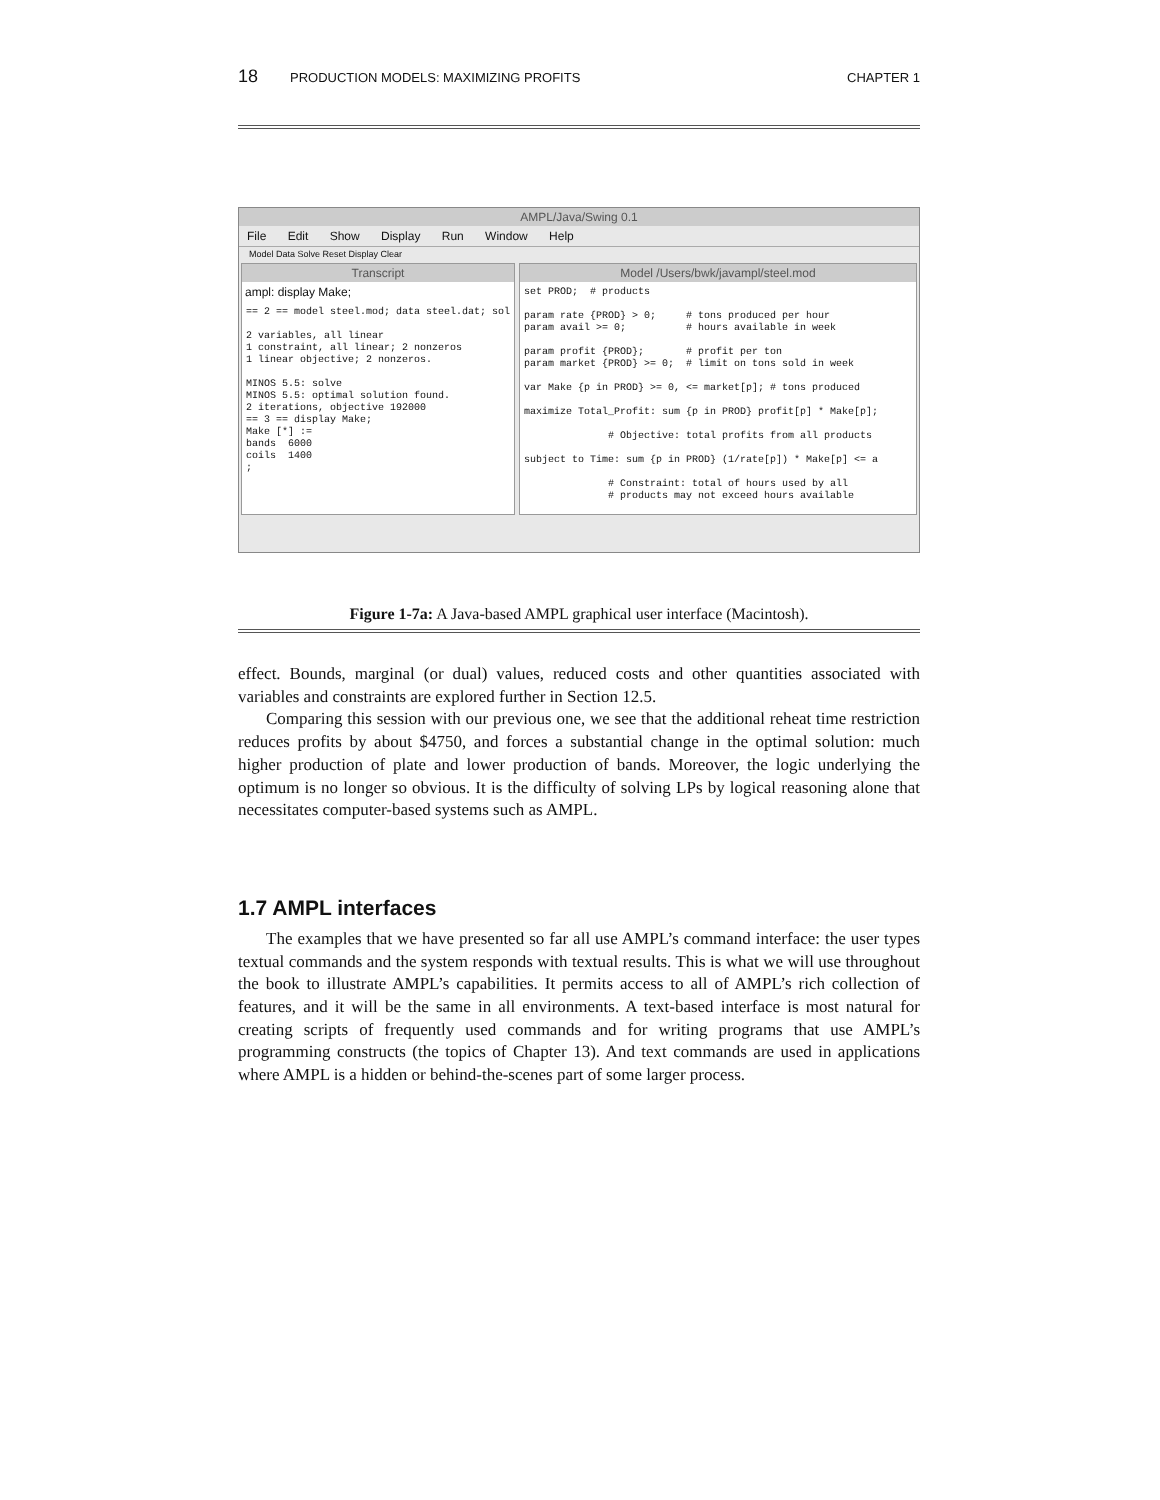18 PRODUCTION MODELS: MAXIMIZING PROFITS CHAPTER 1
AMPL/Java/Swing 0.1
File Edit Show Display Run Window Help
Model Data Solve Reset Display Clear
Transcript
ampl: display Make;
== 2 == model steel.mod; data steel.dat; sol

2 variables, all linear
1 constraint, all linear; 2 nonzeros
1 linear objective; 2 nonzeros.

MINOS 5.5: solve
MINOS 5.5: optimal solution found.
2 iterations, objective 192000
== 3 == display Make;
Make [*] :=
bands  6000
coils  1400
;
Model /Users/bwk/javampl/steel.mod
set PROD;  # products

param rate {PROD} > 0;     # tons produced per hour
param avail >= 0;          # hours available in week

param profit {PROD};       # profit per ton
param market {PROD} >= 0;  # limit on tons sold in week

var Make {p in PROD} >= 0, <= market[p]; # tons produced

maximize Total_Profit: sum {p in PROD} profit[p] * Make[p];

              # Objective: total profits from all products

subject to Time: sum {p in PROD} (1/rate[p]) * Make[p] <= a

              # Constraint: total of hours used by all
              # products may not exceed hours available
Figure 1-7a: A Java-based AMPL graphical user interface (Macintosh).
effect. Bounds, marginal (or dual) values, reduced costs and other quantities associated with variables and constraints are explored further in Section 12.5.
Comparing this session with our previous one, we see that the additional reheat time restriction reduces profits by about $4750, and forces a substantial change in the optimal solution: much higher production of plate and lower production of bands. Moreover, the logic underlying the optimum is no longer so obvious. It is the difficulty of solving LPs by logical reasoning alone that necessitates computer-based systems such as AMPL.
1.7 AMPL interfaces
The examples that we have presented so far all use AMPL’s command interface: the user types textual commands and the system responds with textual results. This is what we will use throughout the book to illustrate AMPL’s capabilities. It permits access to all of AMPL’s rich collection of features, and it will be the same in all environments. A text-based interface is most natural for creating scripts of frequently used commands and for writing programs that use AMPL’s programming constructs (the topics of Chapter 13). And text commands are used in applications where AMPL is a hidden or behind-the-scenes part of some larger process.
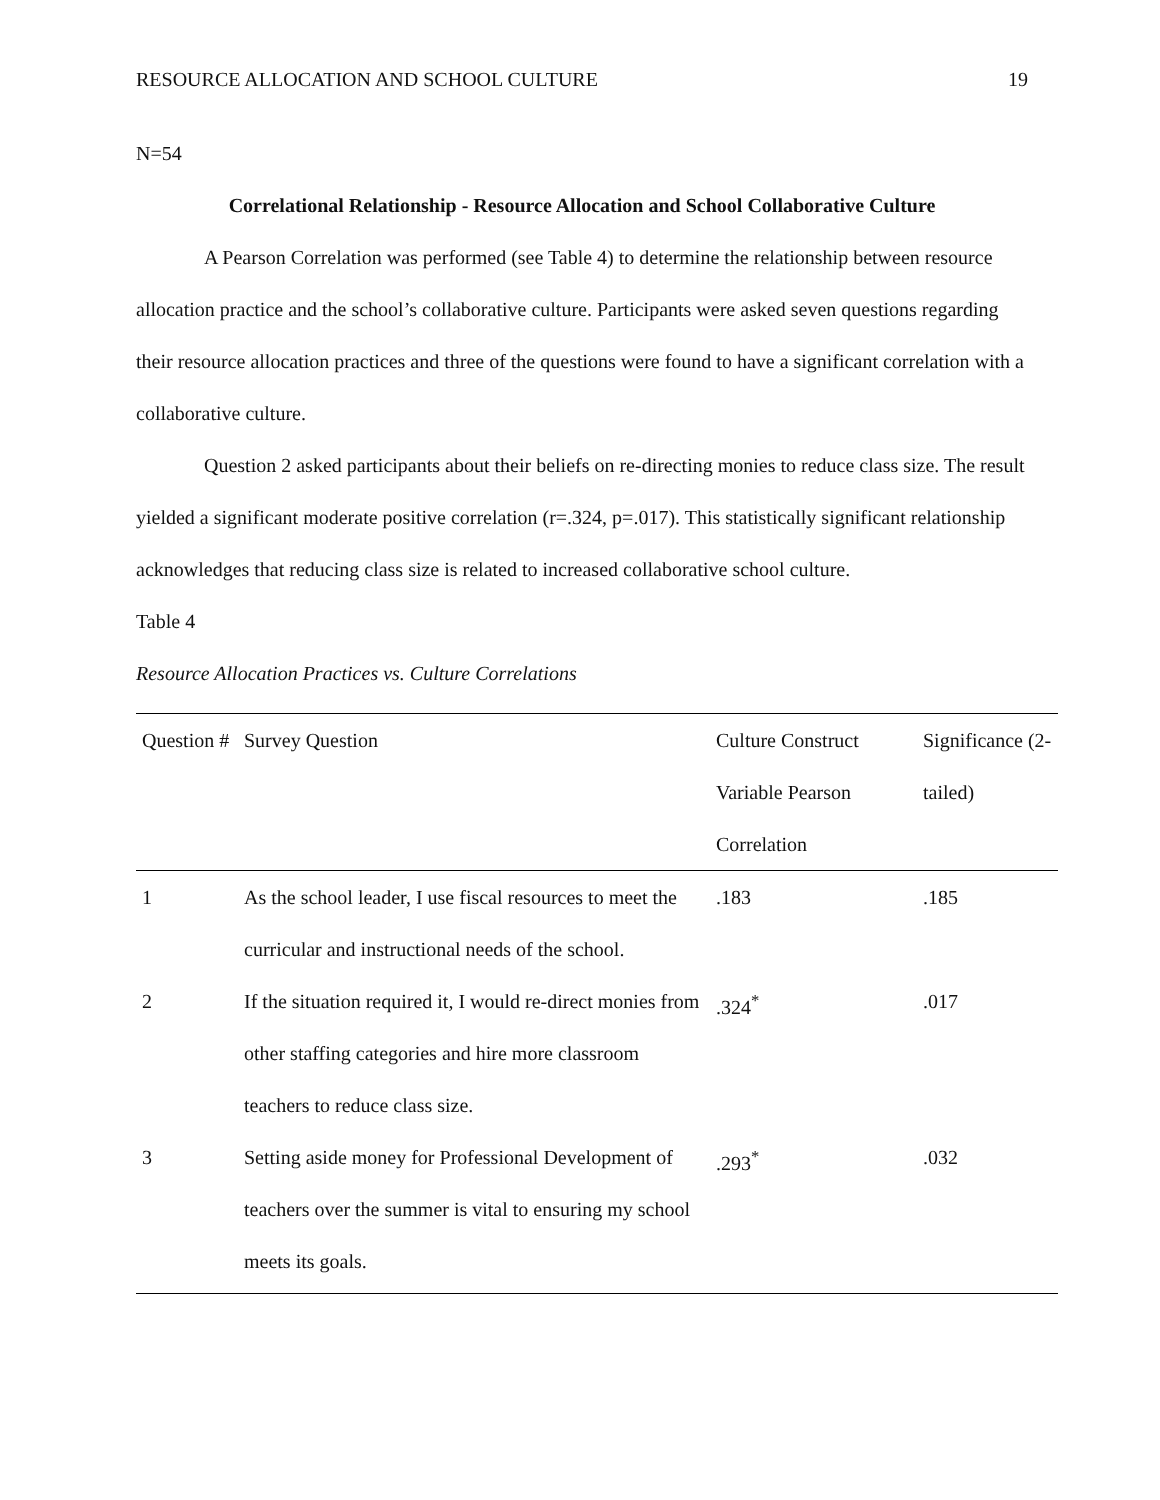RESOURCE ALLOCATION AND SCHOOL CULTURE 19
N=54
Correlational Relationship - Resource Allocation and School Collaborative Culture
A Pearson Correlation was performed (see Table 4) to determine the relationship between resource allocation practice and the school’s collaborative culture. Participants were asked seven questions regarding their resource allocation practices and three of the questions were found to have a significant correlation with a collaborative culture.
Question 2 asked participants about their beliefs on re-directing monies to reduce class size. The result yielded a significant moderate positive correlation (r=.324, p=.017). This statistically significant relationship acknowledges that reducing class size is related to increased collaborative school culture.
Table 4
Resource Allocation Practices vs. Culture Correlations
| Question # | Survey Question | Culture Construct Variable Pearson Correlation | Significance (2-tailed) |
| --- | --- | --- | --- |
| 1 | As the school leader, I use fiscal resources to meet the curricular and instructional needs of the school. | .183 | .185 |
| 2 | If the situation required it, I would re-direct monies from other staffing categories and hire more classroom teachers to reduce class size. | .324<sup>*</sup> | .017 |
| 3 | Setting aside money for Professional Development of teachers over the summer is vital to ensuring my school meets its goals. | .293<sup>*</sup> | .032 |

JOB ITEM: Your answer should be the lines of the records that include the word "tons".

ANSWER SPACE:
param rate {PROD} > 0;     # tons produced per hour
param market {PROD} >= 0;  # limit on tons sold in week
var Make {p in PROD} >= 0, <= market[p]; # tons produced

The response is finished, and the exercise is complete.